NOUAKCHOTT, Mohamed Abderrahmane (IPS) – A multi-pronged strategy to end female genital mutilation in Mauritania is making gradual progress, though campaigners acknowledge much remains to be done in a country where more than two-thirds of girls suffer excision. A 2007 Demographic Health Survey found that 71 percent of women and girls in Mauritania have undergone female genital mutilation (FGM), carried out by traditional birth attendants on girls before they reach the age of five. The survey reported the reasons given in support of the practice were religion, aesthetics and the promotion of modesty. It also found that the practice was less common among better educated families.
Khatto Mint Jiddou, who heads the campaign against gender-based violence at Mauritania’s Ministry for Social Affairs, Childhood and the Family, told IPS that the initiative involves a wide range of people, including civil society activists, doctors and religious leaders. The national programme, supported by several development partners, includes lobbying for the adoption of a law criminalising excision, raising awareness of a fatwa (a religious notice) forbidding excision, and the setting up of regional offices to monitor the practice. In March, 35 excisors – including many from the central Tagant region, where an estimated 97 percent of girls suffer excision – publicly announced that they were voluntarily abandoning the procedure. Jiddou said the women had been convinced of the dangers of the practice by the explanations put forward by doctors and theologians.
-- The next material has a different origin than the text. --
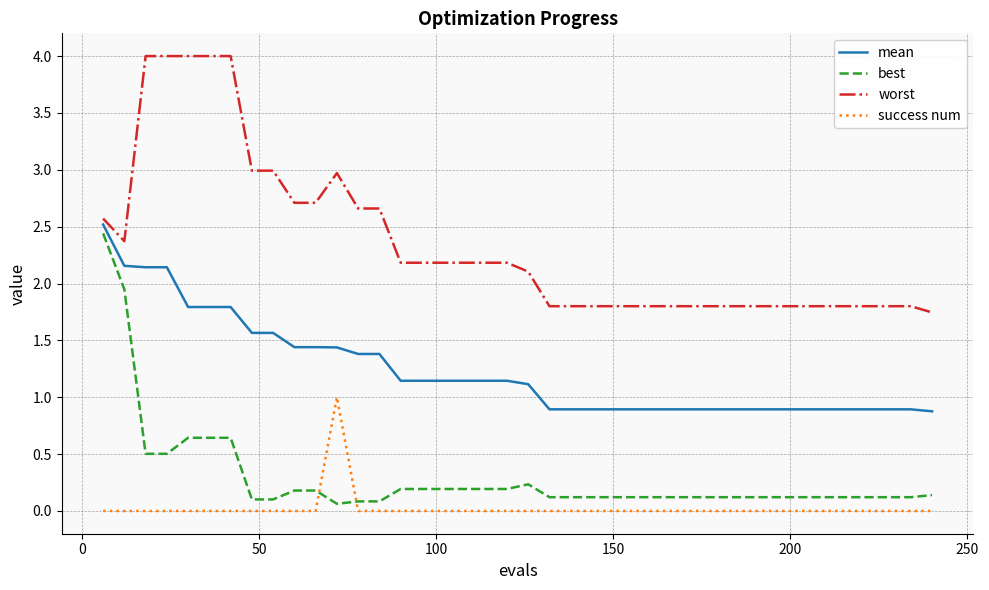

What is the average value of the worst series?

2.3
Djeinaba Ba, a gynaecologist in the Mauritanian capital, Nouakchott, told IPS that FGM causes pain and trauma, and often results in serious infections. Massive haemorrhaging, which can lead to death, also occurs frequently. Aziza Mint Meslem, a midwife and civil society activist working against FGM, said that girls who survive the harmful procedure only have more difficulties ahead. “Some infections create dysfunction in the external mucus membranes of the uterus, which prevents the passage of sperm to the uterus, thereby creating sterility,” she said. She added that the practice also provokes obstetric fistulas and haemorrhaging during childbirth. Religious leaders have also lent their voices to the campaign. Hademine Ould Saleck, the imam of the old mosque in Nouakchott, said that he and his colleagues issued a religious notice, or fatwa, forbidding FGM in 2010, based on the risks identified by doctors and taking into account the emphasis Islam places on the dignity of human beings. “We consider this practice, in its usual form, to be forbidden because of the damage it causes, and call on civil and criminal authorities to act against perpetrators,” he told IPS.
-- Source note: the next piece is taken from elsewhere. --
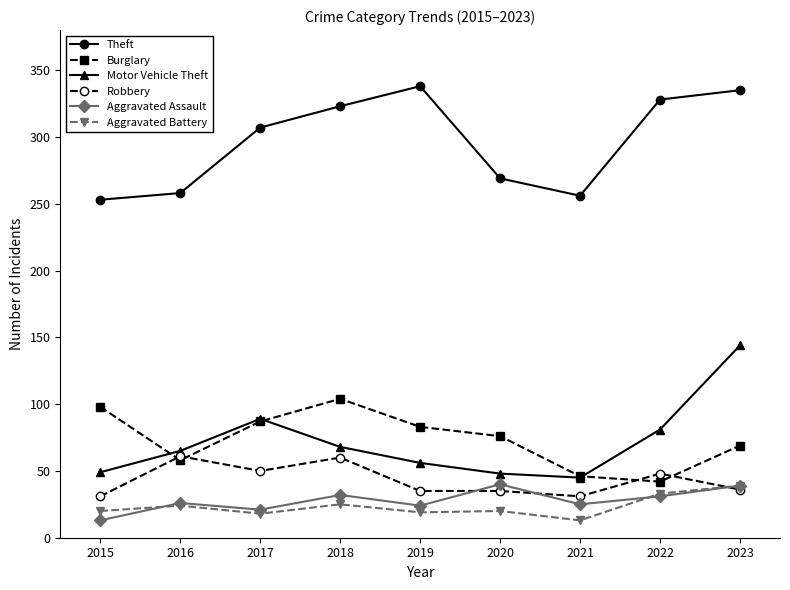

What is the difference between the highest and lowest values at 2020?

249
Saleck said that the fatwa issued by the Mauritanian religious community in 2011 received support from colleagues in eight West African countries: Burkina Faso, Gambia, Guinea, Guinea-Bissau, Mali, Niger, Senegal, and Chad. There are additional incentives for birth attendants to renounce FGM: although those who give up the practice do not receive any compensation, they will be prioritised in the allocation of loans for income- generating activities and given preferential access to literacy classes. But Meslem, who works with an NGO called the Mauritanian Association for the Health and Development of Women, says her experience in the field underlines the need for the adoption of laws specifically targeting FGM. She told IPS that twice in the past two years, she has come across cases of young girls who have died due to haemorrhaging after FGM. In each case, it was her NGO rather than the girls’ parents who alerted police; both times, the woman responsible was arrested, held for questioning for several days, but then released with no further action taken.
The midwife lamented the lack of legal sanctions against excisors in the Mauritanian penal code. “It’s a flagrant violation of the rights of girls, because international human rights law stipulates that every person has the right to the integrity of her body,” said Meslem. Gynaecologist Ba told IPS she has seen shifting attitudes recognising the harmful effects of FGM, early marriage and closely-spaced pregnancies. She observed, however, that the shift is noticeable among better-educated women living in cities and towns, and not among those who practice a nomadic lifestyle. Meslem too sees reasons for guarded optimism. “We are seeing a positive trend, even if this phenomenon, rooted in socio-cultural considerations, is far from being brought under control.”